Motor impairment remained stable at 25% between four and eight years of age. The rate of motor impairment with scores in the 5th centile for males decreased from 40% at four years old to 32% at eight years old, while females increased from 7% to 16% respectively. The MABC-2 was found to have a sensitivity of 79 (58, 93), specificity of 93 (85, 98), positive predictive value of 79 (58, 93) and negative predictive value of 93 (85, 98). From the results, there was a strong correlation found from age four to eight for motor impairments. Additionally, the authors found that at motor impairment at age eight was correlated with high medical risk and cognition that was below average. Total standard score changes were found to have little evidence of correlation with sex, medical risk, social risk, or General Conceptual Ability score.
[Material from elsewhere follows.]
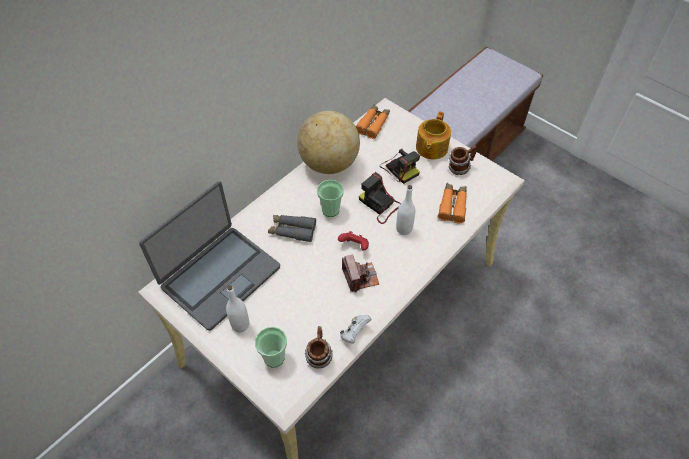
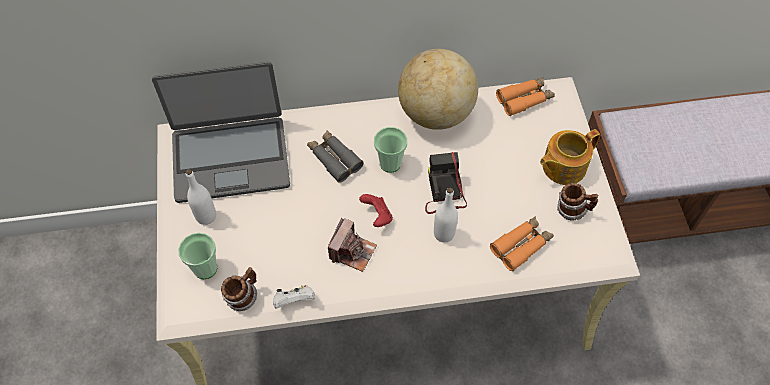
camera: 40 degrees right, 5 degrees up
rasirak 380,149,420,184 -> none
Only 19 of the 96 children were found to have motor impairments during the follow ups. Such a small number limits the predictive efficacy of the MABC-2 compared to a larger group. Another limitation mentioned by the authors included “uncooperativeness” by the participants which may have skewed data trends towards impairments in motor function.


Based on the current research, there is evidence to suggest that the MABC-2 performed at four years old provides predictive validity for impairments in motor function at eight years old in children who were born <30 weeks gestation. Specifically, the authors found that of this population, participants scoring at or below the 5th centile have a high projected likelihood for future motor impairments.



A Griffiths, P Morgan, PJ Anderson, LW Doyle, KJ Lee, AJ Spittle. Predictive value of the Movement Assessment Battery for Children – Second Edition at 4 years, for motor impairment at 8 years in children born preterm. Dev Med Child Neurol. January 9, 2017. Available at: Accessed March 5, 2017.